"Israel today has weapons and money, the Arabs have will. . . Israel has high capabilities and low morale; the Arabs have low capabilities and high morale. Again and again, the record of history shows, victory goes not to the side with greater fire power, but to the side with greater determination.’’ So concludes Daniel Pipes’ "Israel’s Moment of Truth," in the February Commentary.
Evidence of that low morale is all around us: in the glum responses Israeli’s give when asked their predictions for the future, in the declining allure of elite army units, in our youth’s increasing retreat into forms of Eastern religion and music stressing passivity and detachment from the world. According to a World Health Organization study, Israeli teenagers are the least happy in the world, though they live with economic affluence undreamed of by their parents’ generation and have never known a major war.
Israel is today the first country in history to systematically educate its youth not to identify with their country or their people. Imagine, for comparison, that the dispossession of the Indians was the main subject taught American students in American history classes.
Jews have the longest recorded history of any people. Yet Israeli world history texts now start with the Greeks. A common law and language allowed Jews to conduct complex financial transactions with one another around the world. Yet the new textbooks stress not the forces binding Jewish communities over time and space, but rather the influences of the surrounding gentile society.

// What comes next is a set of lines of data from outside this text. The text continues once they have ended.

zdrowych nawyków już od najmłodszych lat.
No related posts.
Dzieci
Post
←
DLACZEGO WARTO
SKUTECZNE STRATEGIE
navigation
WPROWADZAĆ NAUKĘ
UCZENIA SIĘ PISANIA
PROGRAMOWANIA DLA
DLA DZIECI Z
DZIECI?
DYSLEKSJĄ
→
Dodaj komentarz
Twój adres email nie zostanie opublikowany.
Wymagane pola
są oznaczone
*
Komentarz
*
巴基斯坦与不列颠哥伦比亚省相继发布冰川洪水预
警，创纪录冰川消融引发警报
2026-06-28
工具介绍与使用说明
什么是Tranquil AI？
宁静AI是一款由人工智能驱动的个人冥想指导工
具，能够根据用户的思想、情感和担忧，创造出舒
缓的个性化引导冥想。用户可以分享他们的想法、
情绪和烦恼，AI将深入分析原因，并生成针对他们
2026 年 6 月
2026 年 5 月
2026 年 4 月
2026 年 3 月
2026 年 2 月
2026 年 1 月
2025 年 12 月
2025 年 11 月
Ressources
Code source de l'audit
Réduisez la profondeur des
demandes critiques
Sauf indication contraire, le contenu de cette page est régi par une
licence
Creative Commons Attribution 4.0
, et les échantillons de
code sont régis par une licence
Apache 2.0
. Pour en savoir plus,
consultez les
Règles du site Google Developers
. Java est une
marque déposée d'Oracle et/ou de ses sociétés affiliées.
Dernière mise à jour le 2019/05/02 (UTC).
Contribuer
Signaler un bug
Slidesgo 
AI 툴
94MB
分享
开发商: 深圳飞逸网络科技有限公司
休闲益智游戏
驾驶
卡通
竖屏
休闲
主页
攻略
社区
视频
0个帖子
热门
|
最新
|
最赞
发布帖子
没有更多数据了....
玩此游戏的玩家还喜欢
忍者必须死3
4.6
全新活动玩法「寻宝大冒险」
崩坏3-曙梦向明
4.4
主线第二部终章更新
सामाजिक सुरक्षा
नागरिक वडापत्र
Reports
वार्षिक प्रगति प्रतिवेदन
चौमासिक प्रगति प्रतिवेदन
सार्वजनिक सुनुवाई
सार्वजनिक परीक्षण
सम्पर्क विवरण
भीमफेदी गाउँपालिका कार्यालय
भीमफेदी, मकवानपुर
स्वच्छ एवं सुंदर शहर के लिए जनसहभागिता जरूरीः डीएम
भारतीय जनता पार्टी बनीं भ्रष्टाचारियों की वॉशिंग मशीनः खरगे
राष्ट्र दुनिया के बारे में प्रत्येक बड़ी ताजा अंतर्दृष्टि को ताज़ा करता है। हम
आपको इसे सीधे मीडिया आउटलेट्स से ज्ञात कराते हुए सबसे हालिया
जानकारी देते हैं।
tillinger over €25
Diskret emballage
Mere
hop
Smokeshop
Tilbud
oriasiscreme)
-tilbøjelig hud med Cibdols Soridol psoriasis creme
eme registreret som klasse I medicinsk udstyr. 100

Even the Holocaust has become only a subsection of World War II, as if the Nazis’ fiendish desire to totally exterminate the entire Jewish people, using all means of modern technology, did not exist in a realm completely apart from the military history of the war.
David Rubinger’s photograph of the bareheaded paratrooper staring up at the Kotel in 1967 has been purged from the new history books. Our students are, in any event, too removed from their past to even comprehend the sources of that awe.
Having cut ourselves off from the past, we seem increasingly incapable of thinking about the future. We live only in the immediate present. Long-range planning – the environment, transportation, water resources, and land usage – is beyond us.
Nowhere has the tendency to think only in the short-term had more profound consequences than with respect to security issues. Only now, on the eve of withdrawal from Lebanon, are we waking up to the fact that the result may well be a bloodbath far worse than anything we have endured in recent years.
In negotiating with the Palestinians, we increasingly resemble a man fleeing from a lion, who keeps dropping hamburger meat in the lion’s path to delay him. We forget, however, that there is only so much meat.
Having lost our love of the Land, we cannot conceive that another people has not. Having lost our sense of ourselves as a people, we cannot comprehend that another people has not. The cry "Slaughter the Jews,’’ heard recently at Haifa University, thus come as a complete shock.
Desiring only to be left alone to enjoy our new toys in peace, we convince ourselves that the Arabs seek the same, and that if we only keep the atmospherics favorable with enough presents all will work out.
We refuse to confront the existence of enemies who still think in terms of victory, not reconciliation. Hilal Khashan’s poll of Arab students at Beirut University drawn from a cross-section of our neighbors reveals that 69% do not want peace with Israel, 79% reject business contacts with Israelis even after a total peace, and 87% support attacks by Islamic groups against Israel. The emblem of the Palestinian Authority shows all of Israel as Palestine, and the PA continues to educate students in their duty to retake all the land. The Khashan poll and studies of Palestinian textbooks would destroy our illusions, and so they are ignored by the Israeli media.
The Arabs, by contrast, see the future as theirs. The dramatically escalating Israeli Arab irredentism reflects the belief that the goals of Palestinian nationalism are no longer beyond reach. Whatever we may pretend to ourselves, warns incoming deputy chief of staff Maj. General Moshe Ya’alon, the Arabs view the retreat from Lebanon as proof that Israel cannot absorb casualties and that force works. The current Palestinian rioting, carefully orchestrated by Arafat, proves the truth of his words.
In our moment of truth, Israel desperately needs a leader alive to the crucial role of spirit in human affairs. We need a leader who can restore a sense of pride in our country, our people – a leader who can communicate a vision of the future that calls upon the abundant resources of idealism of the Jewish people still waiting to be tapped.
Our challenge is one of the spirit not of tactics. We cannot affort a technocrat whose perpetual smug, Cheshire cat smile fairly screams, "I’m so smart.’’ We need a leader who can stir our souls, not a prime minister who huddles with a few cronies and insists that we trust him.
We must believe again that our leaders are animated by some principles, by some vision beyond their own retention of power. Recent evidence is not encouraging on this score.
Unfortunately, we also need a leader capable of preparing us for war. Failure to do so will only make war more likely by encouraging our enemies to believe that we have no more will, and that victory will be theirs -- if not today, tomorrow.
In short, we need a Churchill. On the evidence so far, we have only a watchmaker.